There is no web-based GUI to operate the receiver's entertainment functions (playback from sources, volume, input selection, etc). There is a web-based GUI that you get if you type in the unit's LAN IP address, but it only controls a few configuration settings you'll almost never care about. The only way to control the unit over the network for entertainment is to use one of the mobile apps.
No. Compare for example to the Denon AVR-E400 which is a 7.1 receiver, where you have the option of running it in 5.1 mode, plus having a pair of "Assignable" outputs which you can use to power your "Zone 2" speakers -- in other words you could use the E400 to run 5 speakers plus a powered subwoofer inside the house, and then use the other two "assignable" outputs, instead of using them for 7.1 "Surround Back L+R" you use them for your stereo outdoor L+R speakers. Being able to use two outputs of a 7.1 receiver to instead power a remote pair of loudspeakers is a common feature of 7.1 receivers, but not of 5.1 receivers like the E300.

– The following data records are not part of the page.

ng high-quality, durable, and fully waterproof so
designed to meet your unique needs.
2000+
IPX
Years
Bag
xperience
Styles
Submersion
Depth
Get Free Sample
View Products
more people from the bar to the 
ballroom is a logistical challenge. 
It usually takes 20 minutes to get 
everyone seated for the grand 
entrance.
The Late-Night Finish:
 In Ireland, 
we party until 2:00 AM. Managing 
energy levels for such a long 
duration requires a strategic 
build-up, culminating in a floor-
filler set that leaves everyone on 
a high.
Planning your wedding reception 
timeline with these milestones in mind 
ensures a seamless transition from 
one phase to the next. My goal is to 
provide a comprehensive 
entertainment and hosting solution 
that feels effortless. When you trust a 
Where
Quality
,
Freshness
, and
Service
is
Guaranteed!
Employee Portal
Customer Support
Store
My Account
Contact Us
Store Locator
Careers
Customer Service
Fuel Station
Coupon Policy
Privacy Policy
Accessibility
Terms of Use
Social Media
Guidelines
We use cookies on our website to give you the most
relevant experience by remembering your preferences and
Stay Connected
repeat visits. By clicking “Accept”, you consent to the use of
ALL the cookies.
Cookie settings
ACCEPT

Yes, you can hook up a turntable to this unit. It has left and right channel audio inputs that are assignable. However these are not phono inputs which means you might need a phono pre-amp connected between the Denon E300 and your turntable.

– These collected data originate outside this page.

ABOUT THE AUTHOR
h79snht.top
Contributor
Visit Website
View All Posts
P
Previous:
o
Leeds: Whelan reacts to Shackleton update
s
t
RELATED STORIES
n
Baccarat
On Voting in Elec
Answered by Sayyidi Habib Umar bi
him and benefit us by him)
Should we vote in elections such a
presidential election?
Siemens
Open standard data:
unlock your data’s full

The receiver has only a wired Ethernet port, but there are two ways to not have to run an Ethernet cable all the way to the router. You can easily buy a cheap wifi bridge that would plug into the Ethernet port and provide an antenna to connect to your wireless network with no drivers needed (Many cheap/used wifi routers can also be put into bridge mode to serve the same purpose). I am using powerline networking to carry the network from the router into the nearest power outlet, and then out of the power outlet by the home entertainment cabinet to a switch that serves all components that need Internet.
This receiver has a line level output for the subwoofer, so you will need an active subwoofer or an amplifier for the subwoofer. There are a lot of controls in the software including bandpass filter type, crossover frequency and level. It will also roll off the low frequencies of your high pass speakers if you select that function.
I used half of an inexpensive RCA cable that was in a drawer. It was probably a cable that came with something I had purchased. I connected it between the subwoofer output of the receiver and the input of the subwoofer amplifier. I will replace this cable with a higher quality RCA cable later. I still have some tweaking of the system but for now the system sounds great.
I would recommend purchasing a good quality cable and a well shielded one if the length is much more than a meter, but no need to look for a special subwoofer cable. If a cable will carry a full bandwidth signal it can handle a subwoofer with no problem, and you won't do any damage if you use any RCA to RCA cable that is in good working order.